= Exercise task a =
Can you swap every "phylum" for "division" in the listing, giving back the stretch from its first line through the line containing "genus: Erigeron" with nothing else changed?

= Supplied text =
[start]
THIS LOAN AGREEMENT (this "Agreement")  dated this ________ day of ________________, ________

BETWEEN:


____________________ of ______________________________________
(the "Lender")

OF THE FIRST PART

AND


____________________ of ______________________________________
(the "Borrower")

OF THE SECOND PART

IN CONSIDERATION OF the Lender loaning certain monies (the "Loan") to the Borrower, and the Borrower repaying the Loan to the Lender, the parties agree to keep, perform and fulfill the promises and conditions set out in this Agreement:

  1. Loan Amount & Interest
  2. The Lender promises to loan $____________________USD to the Borrower and the Borrower promises to repay this principal amount to the Lender, without interest payable on the unpaid principal, beginning on July 7, 2026.
  3. Payment
  4. This Loan will be repaid in consecutive monthly installments commencing on July 7, 2026 and continuing on the seventh of each following month until July 7, 2026 with the balance then owing under this Agreement being paid at that time.
  5. At any time while not in default under this Agreement, the Borrower may make lump sum payments or pay the outstanding balance then owing under this Agreement to the Lender without further bonus or penalty.
  6. Default
  7. Notwithstanding anything to the contrary in this Agreement, if the Borrower defaults in the performance of any obligation under this Agreement, then the Lender may declare the principal amount owing under this Agreement at that time to be immediately due and payable.
[end]
= Listing =
[start]
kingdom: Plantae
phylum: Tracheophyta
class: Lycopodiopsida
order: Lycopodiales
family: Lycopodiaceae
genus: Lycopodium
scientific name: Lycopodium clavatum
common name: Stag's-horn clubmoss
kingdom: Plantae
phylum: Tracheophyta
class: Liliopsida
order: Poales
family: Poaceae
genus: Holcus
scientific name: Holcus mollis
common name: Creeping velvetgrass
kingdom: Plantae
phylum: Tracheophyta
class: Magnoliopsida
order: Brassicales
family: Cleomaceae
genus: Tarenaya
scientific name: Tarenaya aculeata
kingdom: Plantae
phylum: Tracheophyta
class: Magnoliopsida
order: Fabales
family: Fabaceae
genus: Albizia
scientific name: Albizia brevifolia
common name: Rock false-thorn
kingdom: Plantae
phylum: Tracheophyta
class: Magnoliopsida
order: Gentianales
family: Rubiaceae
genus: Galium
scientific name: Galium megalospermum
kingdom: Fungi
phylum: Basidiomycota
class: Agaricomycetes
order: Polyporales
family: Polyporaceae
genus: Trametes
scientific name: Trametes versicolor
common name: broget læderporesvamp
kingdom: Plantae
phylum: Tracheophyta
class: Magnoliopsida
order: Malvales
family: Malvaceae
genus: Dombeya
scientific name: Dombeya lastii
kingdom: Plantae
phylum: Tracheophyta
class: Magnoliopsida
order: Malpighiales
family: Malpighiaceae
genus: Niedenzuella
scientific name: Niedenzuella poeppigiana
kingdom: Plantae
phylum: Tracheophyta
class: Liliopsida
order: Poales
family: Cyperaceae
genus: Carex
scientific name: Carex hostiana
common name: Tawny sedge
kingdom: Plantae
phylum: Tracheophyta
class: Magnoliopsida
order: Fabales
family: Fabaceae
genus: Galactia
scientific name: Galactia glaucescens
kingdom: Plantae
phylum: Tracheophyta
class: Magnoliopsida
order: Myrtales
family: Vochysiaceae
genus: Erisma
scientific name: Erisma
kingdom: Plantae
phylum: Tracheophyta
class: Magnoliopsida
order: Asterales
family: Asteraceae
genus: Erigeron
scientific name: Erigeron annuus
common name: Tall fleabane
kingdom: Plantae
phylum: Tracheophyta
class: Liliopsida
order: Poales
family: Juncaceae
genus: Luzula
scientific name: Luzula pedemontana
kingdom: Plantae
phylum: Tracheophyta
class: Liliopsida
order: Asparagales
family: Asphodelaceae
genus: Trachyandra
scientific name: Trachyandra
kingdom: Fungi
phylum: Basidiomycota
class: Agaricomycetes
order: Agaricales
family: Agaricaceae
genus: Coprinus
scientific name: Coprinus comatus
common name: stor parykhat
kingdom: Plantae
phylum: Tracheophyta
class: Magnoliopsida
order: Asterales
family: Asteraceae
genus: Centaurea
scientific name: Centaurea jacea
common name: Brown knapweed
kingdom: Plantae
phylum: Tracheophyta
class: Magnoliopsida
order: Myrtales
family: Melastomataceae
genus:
[end]
= Exercise task b =
Could you print the stretch of the loan agreement from "1. Loan Amount" through "July 7, 2026.", word for word?

= Task output a =
kingdom: Plantae
division: Tracheophyta
class: Lycopodiopsida
order: Lycopodiales
family: Lycopodiaceae
genus: Lycopodium
scientific name: Lycopodium clavatum
common name: Stag's-horn clubmoss
kingdom: Plantae
division: Tracheophyta
class: Liliopsida
order: Poales
family: Poaceae
genus: Holcus
scientific name: Holcus mollis
common name: Creeping velvetgrass
kingdom: Plantae
division: Tracheophyta
class: Magnoliopsida
order: Brassicales
family: Cleomaceae
genus: Tarenaya
scientific name: Tarenaya aculeata
kingdom: Plantae
division: Tracheophyta
class: Magnoliopsida
order: Fabales
family: Fabaceae
genus: Albizia
scientific name: Albizia brevifolia
common name: Rock false-thorn
kingdom: Plantae
division: Tracheophyta
class: Magnoliopsida
order: Gentianales
family: Rubiaceae
genus: Galium
scientific name: Galium megalospermum
kingdom: Fungi
division: Basidiomycota
class: Agaricomycetes
order: Polyporales
family: Polyporaceae
genus: Trametes
scientific name: Trametes versicolor
common name: broget læderporesvamp
kingdom: Plantae
division: Tracheophyta
class: Magnoliopsida
order: Malvales
family: Malvaceae
genus: Dombeya
scientific name: Dombeya lastii
kingdom: Plantae
division: Tracheophyta
class: Magnoliopsida
order: Malpighiales
family: Malpighiaceae
genus: Niedenzuella
scientific name: Niedenzuella poeppigiana
kingdom: Plantae
division: Tracheophyta
class: Liliopsida
order: Poales
family: Cyperaceae
genus: Carex
scientific name: Carex hostiana
common name: Tawny sedge
kingdom: Plantae
division: Tracheophyta
class: Magnoliopsida
order: Fabales
family: Fabaceae
genus: Galactia
scientific name: Galactia glaucescens
kingdom: Plantae
division: Tracheophyta
class: Magnoliopsida
order: Myrtales
family: Vochysiaceae
genus: Erisma
scientific name: Erisma
kingdom: Plantae
division: Tracheophyta
class: Magnoliopsida
order: Asterales
family: Asteraceae
genus: Erigeron

= Task output b =
1. Loan Amount & Interest
  2. The Lender promises to loan $____________________USD to the Borrower and the Borrower promises to repay this principal amount to the Lender, without interest payable on the unpaid principal, beginning on July 7, 2026.